BEGIN Records
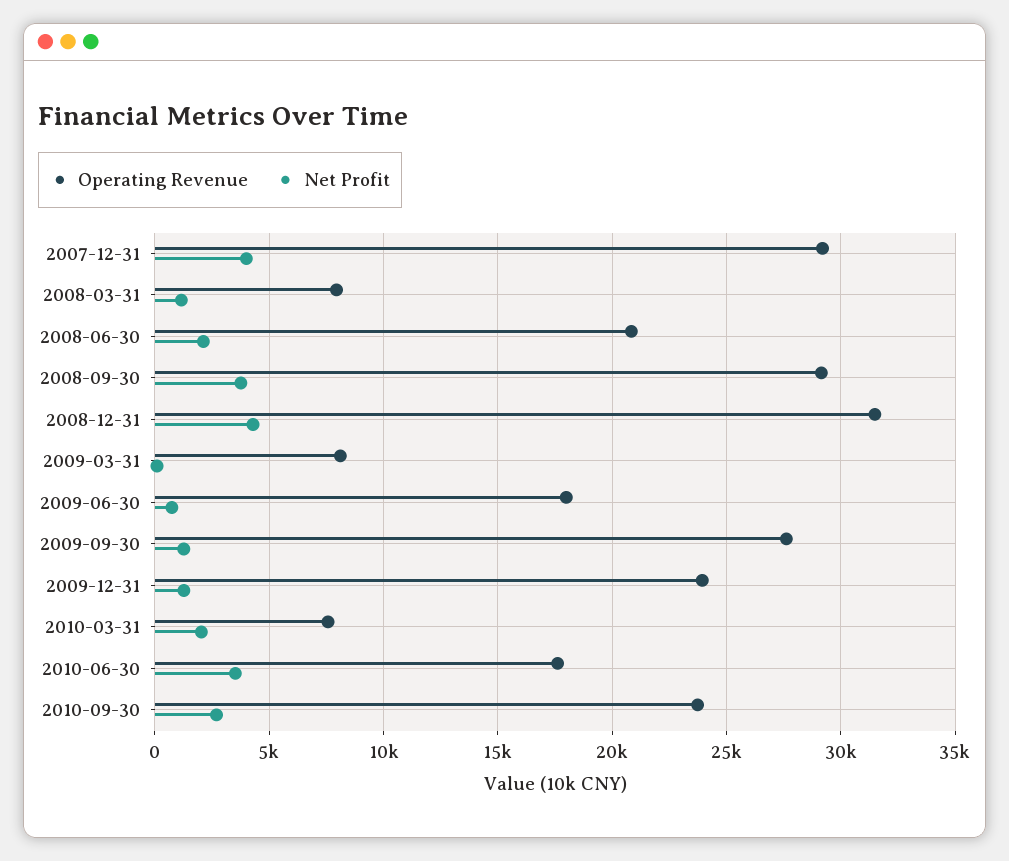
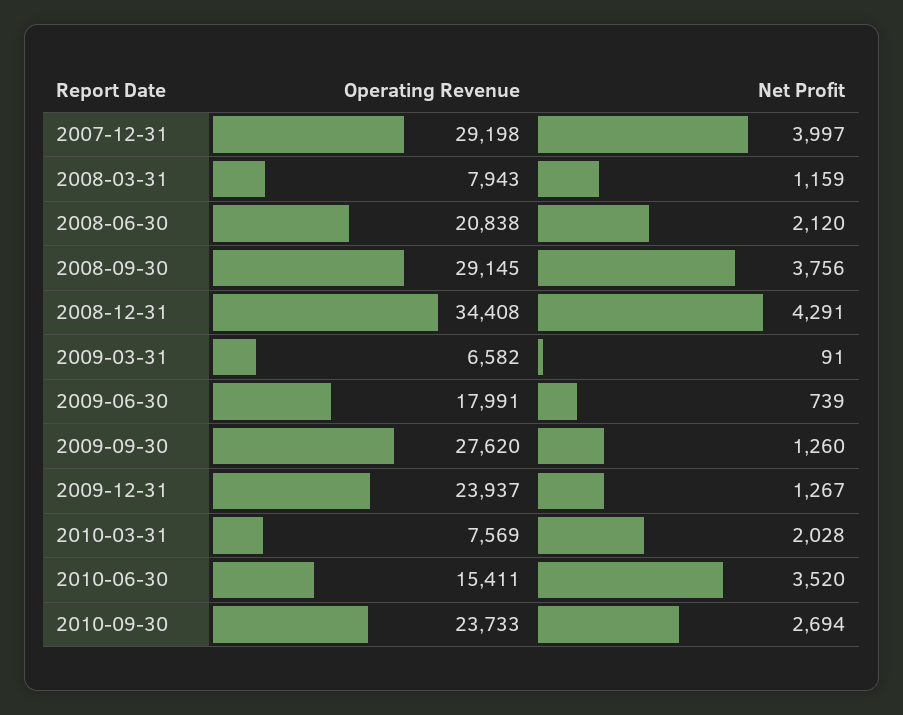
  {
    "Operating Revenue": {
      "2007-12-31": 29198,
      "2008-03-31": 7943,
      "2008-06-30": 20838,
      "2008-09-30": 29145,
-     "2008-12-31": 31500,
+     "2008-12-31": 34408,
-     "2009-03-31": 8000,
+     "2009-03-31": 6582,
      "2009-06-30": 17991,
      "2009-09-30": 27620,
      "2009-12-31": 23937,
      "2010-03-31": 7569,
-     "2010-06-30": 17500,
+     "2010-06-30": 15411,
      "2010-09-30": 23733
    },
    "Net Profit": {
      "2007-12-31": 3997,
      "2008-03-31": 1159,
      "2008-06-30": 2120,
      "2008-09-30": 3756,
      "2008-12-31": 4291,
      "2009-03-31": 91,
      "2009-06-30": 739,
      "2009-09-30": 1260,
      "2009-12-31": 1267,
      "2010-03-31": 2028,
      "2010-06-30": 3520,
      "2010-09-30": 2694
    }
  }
END Records
▸ Aim of the task
Each line above should be returned exactly as it stands, minus any pictures.

▸ Response to this exercise
  {
    "Operating Revenue": {
      "2007-12-31": 29198,
      "2008-03-31": 7943,
      "2008-06-30": 20838,
      "2008-09-30": 29145,
-     "2008-12-31": 31500,
+     "2008-12-31": 34408,
-     "2009-03-31": 8000,
+     "2009-03-31": 6582,
      "2009-06-30": 17991,
      "2009-09-30": 27620,
      "2009-12-31": 23937,
      "2010-03-31": 7569,
-     "2010-06-30": 17500,
+     "2010-06-30": 15411,
      "2010-09-30": 23733
    },
    "Net Profit": {
      "2007-12-31": 3997,
      "2008-03-31": 1159,
      "2008-06-30": 2120,
      "2008-09-30": 3756,
      "2008-12-31": 4291,
      "2009-03-31": 91,
      "2009-06-30": 739,
      "2009-09-30": 1260,
      "2009-12-31": 1267,
      "2010-03-31": 2028,
      "2010-06-30": 3520,
      "2010-09-30": 2694
    }
  }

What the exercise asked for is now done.